I too liked them, specially because I bought so much into the scientific discourse that I would later renounce. That is to say, it's not so much that the scientific method is in any way illegitimate or at fault, just that the ideological discourse that usually follows it and puts science in the place of a saviour is not much different from the religions science often criticize. Even if science is based on facts, and it is, in its disregard for the humanities (ie philosophy, linguistics, psychanalysis, history) it denies itself the chance of looking at itself critically, historically and allows for new objects to take the same position that was once frowned upon, and worse of all, without making a sound (ideology). If religion is a fiction based on "lies", science is a fiction based on facts, which is troublesome not because there is any discourse that isn't fiction, the true saying which either could have been missing (there is no such thing), but because the facts help conceal and protect themselves from looking at their own fiction.

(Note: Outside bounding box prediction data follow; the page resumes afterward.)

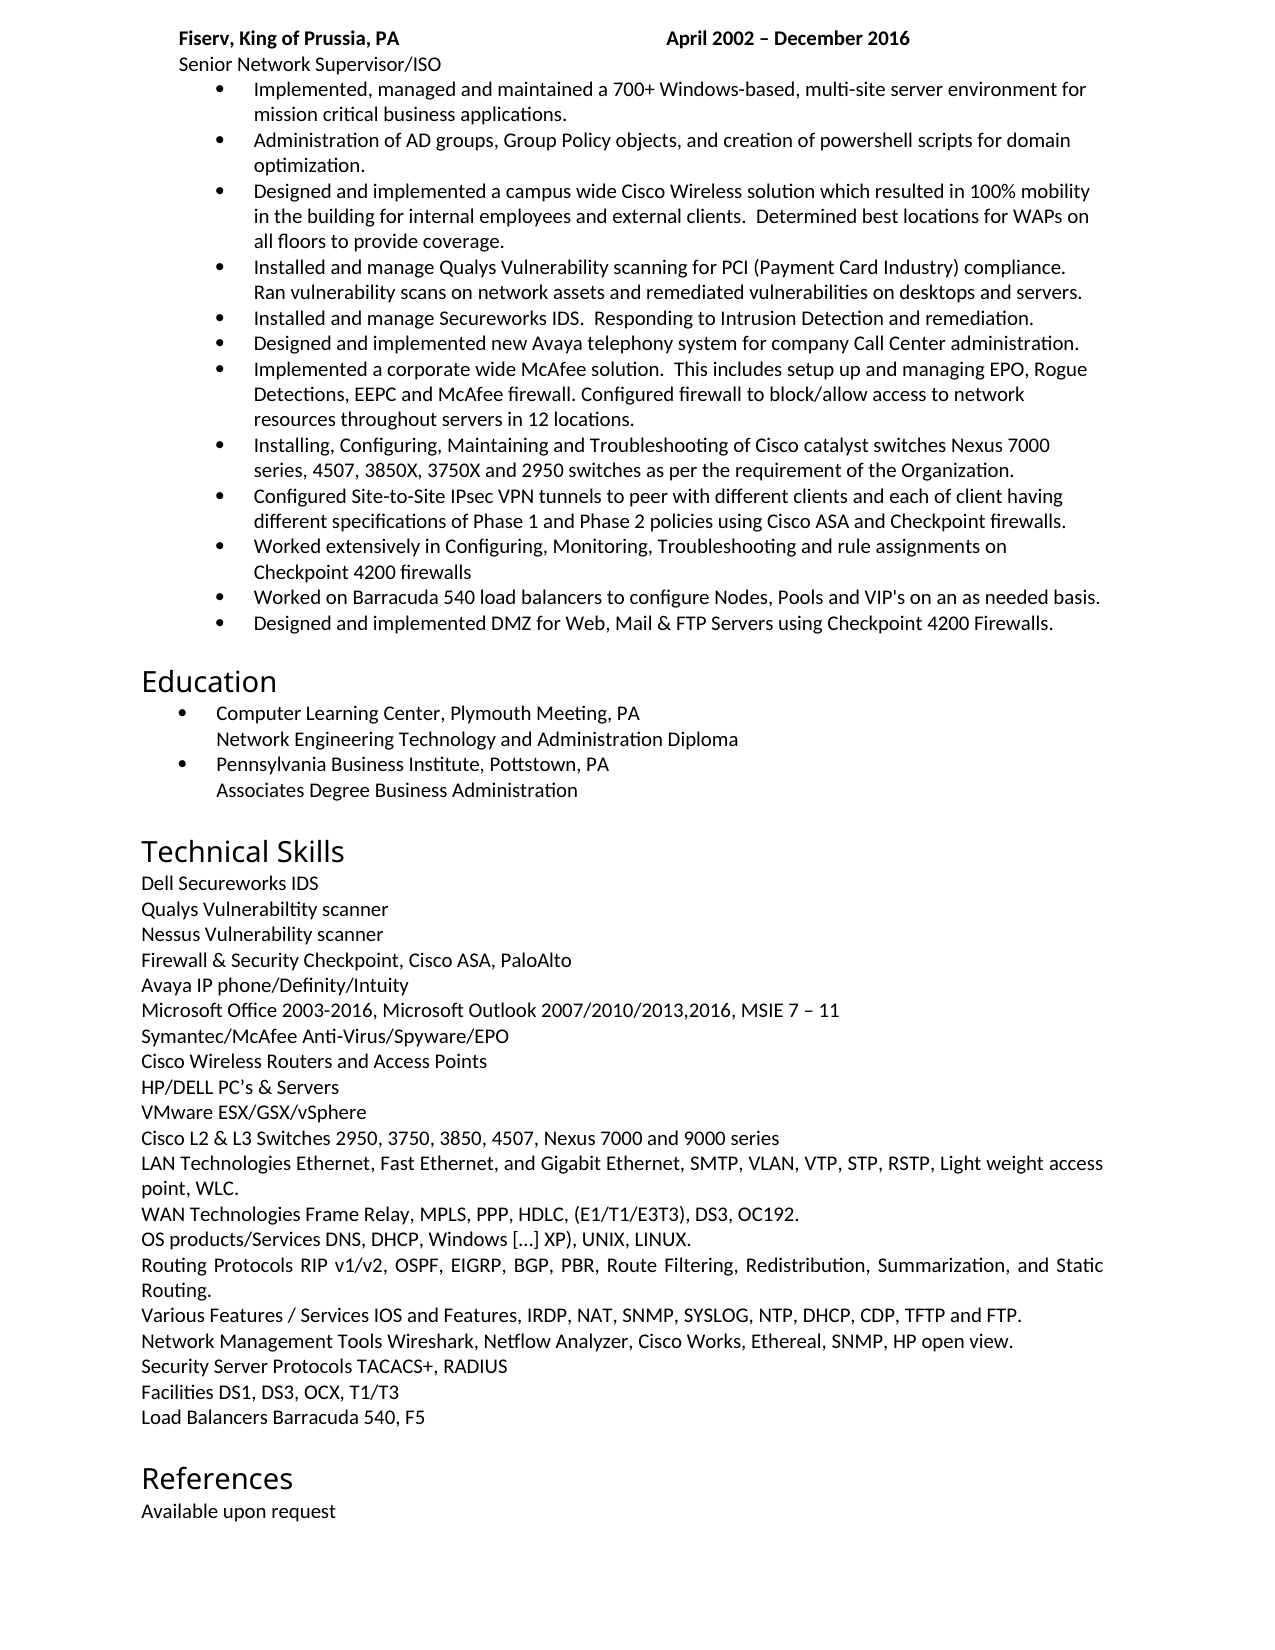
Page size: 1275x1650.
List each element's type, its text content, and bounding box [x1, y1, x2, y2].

text Network Management Tools Wireshark, Netflow Analyzer, Cisco Works, Ethereal, SNMP, HP open view. [141, 1328, 1106, 1353]
list Designed and implemented new Avaya telephony system for company Call Center administration. [216, 330, 1106, 356]
list Worked on Barracuda 540 load balancers to configure Nodes, Pools and VIP's on an as needed basis. [216, 584, 1106, 610]
list Designed and implemented DMZ for Web, Mail & FTP Servers using Checkpoint 4200 Firewalls. [216, 610, 1106, 635]
text Facilities DS1, DS3, OCX, T1/T3 [141, 1379, 1106, 1404]
text Nessus Vulnerability scanner [141, 921, 1106, 947]
list Worked extensively in Configuring, Monitoring, Troubleshooting and rule assignments on Checkpoint 4200 firewalls [216, 534, 1106, 584]
text Fiserv, King of Prussia, PA April 2002 – December 2016 Senior Network Supervisor/ISO [178, 25, 1106, 76]
text Education [141, 661, 1106, 701]
text WAN Technologies Frame Relay, MPLS, PPP, HDLC, (E1/T1/E3T3), DS3, OC192. [141, 1201, 1106, 1226]
list Configured Site-to-Site IPsec VPN tunnels to peer with different clients and each of client having different specifications of Phase 1 and Phase 2 policies using Cisco ASA and Checkpoint firewalls. [216, 483, 1106, 534]
text Cisco L2 & L3 Switches 2950, 3750, 3850, 4507, Nexus 7000 and 9000 series [141, 1125, 1106, 1150]
text LAN Technologies Ethernet, Fast Ethernet, and Gigabit Ethernet, SMTP, VLAN, VTP, STP, RSTP, Light weight access point, WLC. [141, 1150, 1106, 1201]
text Qualys Vulnerabiltity scanner [141, 896, 1106, 921]
list Designed and implemented a campus wide Cisco Wireless solution which resulted in 100% mobility in the building for internal employees and external clients. Determined best locations for WAPs on all floors to provide coverage. [216, 178, 1106, 254]
list Installing, Configuring, Maintaining and Troubleshooting of Cisco catalyst switches Nexus 7000 series, 4507, 3850X, 3750X and 2950 switches as per the requirement of the Organization. [216, 432, 1106, 483]
list Pennsylvania Business Institute, Pottstown, PA [178, 751, 1106, 777]
text Associates Degree Business Administration [216, 777, 1106, 802]
text Technical Skills [141, 831, 1106, 871]
list Implemented, managed and maintained a 700+ Windows-based, multi-site server environment for mission critical business applications. [216, 76, 1106, 127]
text Security Server Protocols TACACS+, RADIUS [141, 1353, 1106, 1379]
list Installed and manage Qualys Vulnerability scanning for PCI (Payment Card Industry) compliance. Ran vulnerability scans on network assets and remediated vulnerabilities on desktops and servers. [216, 254, 1106, 305]
text Cisco Wireless Routers and Access Points [141, 1048, 1106, 1074]
text Routing Protocols RIP v1/v2, OSPF, EIGRP, BGP, PBR, Route Filtering, Redistribution, Summarization, and Static Routing. [141, 1252, 1106, 1303]
text HP/DELL PC’s & Servers [141, 1074, 1106, 1099]
list Computer Learning Center, Plymouth Meeting, PA [178, 701, 1106, 726]
text Firewall & Security Checkpoint, Cisco ASA, PaloAlto [141, 947, 1106, 972]
text Microsoft Office 2003-2016, Microsoft Outlook 2007/2010/2013,2016, MSIE 7 – 11 [141, 998, 1106, 1023]
text Dell Secureworks IDS [141, 871, 1106, 896]
list Implemented a corporate wide McAfee solution. This includes setup up and managing EPO, Rogue Detections, EEPC and McAfee firewall. Configured firewall to block/allow access to network resources throughout servers in 12 locations. [216, 356, 1106, 432]
text Load Balancers Barracuda 540, F5 [141, 1404, 1106, 1430]
text Available upon request [141, 1498, 1106, 1524]
text References [141, 1458, 1106, 1498]
text Network Engineering Technology and Administration Diploma [216, 726, 1106, 751]
text Avaya IP phone/Definity/Intuity [141, 972, 1106, 998]
text OS products/Services DNS, DHCP, Windows […] XP), UNIX, LINUX. [141, 1226, 1106, 1252]
text Symantec/McAfee Anti-Virus/Spyware/EPO [141, 1023, 1106, 1048]
list Installed and manage Secureworks IDS. Responding to Intrusion Detection and remediation. [216, 305, 1106, 330]
text VMware ESX/GSX/vSphere [141, 1099, 1106, 1125]
text Various Features / Services IOS and Features, IRDP, NAT, SNMP, SYSLOG, NTP, DHCP, CDP, TFTP and FTP. [141, 1303, 1106, 1328]
list Administration of AD groups, Group Policy objects, and creation of powershell scripts for domain optimization. [216, 127, 1106, 178]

It's also not simply an accident that the scientific position has taken over religion and that by chance it has fallen for similar problems. Science has been feeding itself, not by the facts alone, but by the position these facts take in regards to its counterparts. In other words, the questions and the myths remain unchanged while science offers new answers, therefore being guided by previous questions. Neurology and behaviourism for psychanalysis, Nature for God, technology for social change, atheism for theism. It is not enough of a radical breakthrough. Science take the position that "whatever question you have, we can answer it better", which at first glance seems arrogant until it actually answers it better. Except on a second look it also hides a fragile position in which it disregards the importance of the question by itself, its origin, its causes and assumptions. To science, questions are made to be answered. In this urge to do it, the questions are quite often not questioned back.
A lot of scientists are still taking Nature for Law, taking history for progression, they are still on a religious mission towards Truth and can't see past their own position in society.There is a common atheist argument in which every theist religious person is an atheist to someone else's God. In the same level, one could say that a lot of atheists are only atheists to one or a few Gods. If you think you've found a substitute for God, or a substitute for religion, you are still with God, you are still with religion. It's not enough to put something else in its place, but to question the place itself and to understand how that place has developped over the years. There are christians that, if you look through the language used, argue for much more atheist positions.
It's all very interesting up to a certain point, but I hope you see other sides on the matter as well.